I’m in Georgetown South Carolina. I wonder if there’s a Carolinaville, Georgia. If so I’d don’t go through it. Cute little town. I get an oat milk latte in a consignment shop. There’s a river walk. Yachts and shit. Pocket parks and taverns and a maritime museum. Some lady is coughing hard as tuck while chain smoking. She could be 22 but she looks in rough shape. Smoke. Cough. Smoke cough. I’m thankfully upwind. I pass an ice a cream shop. “Mercantile” store. Yoga. Art. We’re not in plantation land anymore Toto. White people shit everywhere, but it’s the south so it’s still actually plenty of black people around too. My mind wraps itself around itself. There’s a great Chappelle joke in there somehwere. Probably something about “the whites” and “the blacks”. Ask him. I hook up and scarf down a peanut butter and banana with Trail mix burrito.

It’s tempting to stay here with no real destination tonight.

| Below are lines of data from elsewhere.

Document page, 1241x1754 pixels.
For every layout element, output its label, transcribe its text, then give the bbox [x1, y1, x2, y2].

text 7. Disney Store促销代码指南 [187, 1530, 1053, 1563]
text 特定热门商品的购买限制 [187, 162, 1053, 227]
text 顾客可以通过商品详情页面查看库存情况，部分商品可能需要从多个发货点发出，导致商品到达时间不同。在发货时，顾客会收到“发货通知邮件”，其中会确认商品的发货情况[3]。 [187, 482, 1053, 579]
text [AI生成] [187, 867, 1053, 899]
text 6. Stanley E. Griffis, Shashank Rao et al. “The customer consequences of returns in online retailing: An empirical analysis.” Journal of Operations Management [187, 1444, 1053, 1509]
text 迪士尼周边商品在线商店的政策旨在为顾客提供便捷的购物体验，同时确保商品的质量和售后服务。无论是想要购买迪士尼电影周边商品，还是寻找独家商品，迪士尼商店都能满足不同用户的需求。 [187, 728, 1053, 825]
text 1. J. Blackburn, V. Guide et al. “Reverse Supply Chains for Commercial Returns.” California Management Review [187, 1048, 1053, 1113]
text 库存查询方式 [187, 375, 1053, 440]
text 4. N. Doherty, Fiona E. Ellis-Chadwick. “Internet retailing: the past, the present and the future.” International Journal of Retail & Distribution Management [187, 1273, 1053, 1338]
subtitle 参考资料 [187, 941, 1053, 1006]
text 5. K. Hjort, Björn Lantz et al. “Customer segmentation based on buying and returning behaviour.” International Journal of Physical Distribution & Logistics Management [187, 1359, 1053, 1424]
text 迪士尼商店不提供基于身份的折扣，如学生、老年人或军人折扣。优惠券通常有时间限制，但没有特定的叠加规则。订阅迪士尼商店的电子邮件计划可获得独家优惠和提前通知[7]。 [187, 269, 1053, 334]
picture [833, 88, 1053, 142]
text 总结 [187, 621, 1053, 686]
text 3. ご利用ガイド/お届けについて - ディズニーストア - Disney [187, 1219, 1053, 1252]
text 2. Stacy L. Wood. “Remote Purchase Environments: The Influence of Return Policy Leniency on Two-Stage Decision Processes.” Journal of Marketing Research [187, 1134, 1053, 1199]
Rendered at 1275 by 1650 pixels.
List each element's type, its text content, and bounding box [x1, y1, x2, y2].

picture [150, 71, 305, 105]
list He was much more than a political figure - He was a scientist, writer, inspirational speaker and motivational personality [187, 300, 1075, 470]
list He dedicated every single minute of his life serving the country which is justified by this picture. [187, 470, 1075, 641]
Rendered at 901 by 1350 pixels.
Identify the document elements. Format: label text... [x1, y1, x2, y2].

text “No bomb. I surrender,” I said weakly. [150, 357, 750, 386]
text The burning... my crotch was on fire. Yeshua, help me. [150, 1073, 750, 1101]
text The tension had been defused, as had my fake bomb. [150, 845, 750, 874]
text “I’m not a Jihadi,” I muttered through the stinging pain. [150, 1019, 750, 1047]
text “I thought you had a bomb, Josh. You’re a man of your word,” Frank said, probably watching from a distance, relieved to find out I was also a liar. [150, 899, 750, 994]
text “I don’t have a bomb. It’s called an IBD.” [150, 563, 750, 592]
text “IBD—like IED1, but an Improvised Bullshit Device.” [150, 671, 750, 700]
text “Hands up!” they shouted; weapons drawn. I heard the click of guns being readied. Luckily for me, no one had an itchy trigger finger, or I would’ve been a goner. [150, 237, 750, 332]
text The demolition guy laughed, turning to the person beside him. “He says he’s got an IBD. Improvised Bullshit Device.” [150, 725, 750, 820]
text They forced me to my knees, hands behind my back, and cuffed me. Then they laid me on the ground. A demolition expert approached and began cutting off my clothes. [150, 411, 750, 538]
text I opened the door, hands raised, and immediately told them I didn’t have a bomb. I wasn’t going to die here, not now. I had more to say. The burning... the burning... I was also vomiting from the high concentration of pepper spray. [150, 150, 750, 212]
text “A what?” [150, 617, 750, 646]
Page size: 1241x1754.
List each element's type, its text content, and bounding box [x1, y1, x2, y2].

Find little town. 60 miles is 60 miles. I have a full on tailwind. No hosts to hook me up with space. And yo, spring break still in full effect — prices just ahead are jacked up. There’s plenty of sunlight and plenty of full Campground and motels ahead of me — all back on the coast… near da beach, boooooyy! I push out and ahead, taking advantage of the weather.

I’m now in a place called The Strand. It’s not. A theatre. It’s an area. Hmmm.

80 some miles in and I’m getting turned away at Huntington Beach State Park. South Carolina does not have a “No turn away” policy for hikers and bicyclists. Even Florida does. Duh. So now I’m walking around the marshwalk in Murrells Inlet. Shit has leveled up. It is Friday night and people are out and getting hammered. Ok it’s like 630pm, but tourists are throwing them back and everyone who’s had more than three is noticing me. Little dogs bark at me and only me. They smell it. I’m just wasting time walking, waiting to commit a crime. I’ve spied a few spots to set up a tent rent free, “illegally”. There’s not a drop of vacancy anywhere and I don’t wanna ride 10 more miles to possibly get turned down again. Some call it ghost camping, some call it stealth camping. I prefer simply “Remote Sleeping”. I hook up the water fill up, use the public restrooms, eat some snacks, hit the spot amongst the tree adjacent to a park, and pop up the palace. Oxford comma and all. Buenos noches.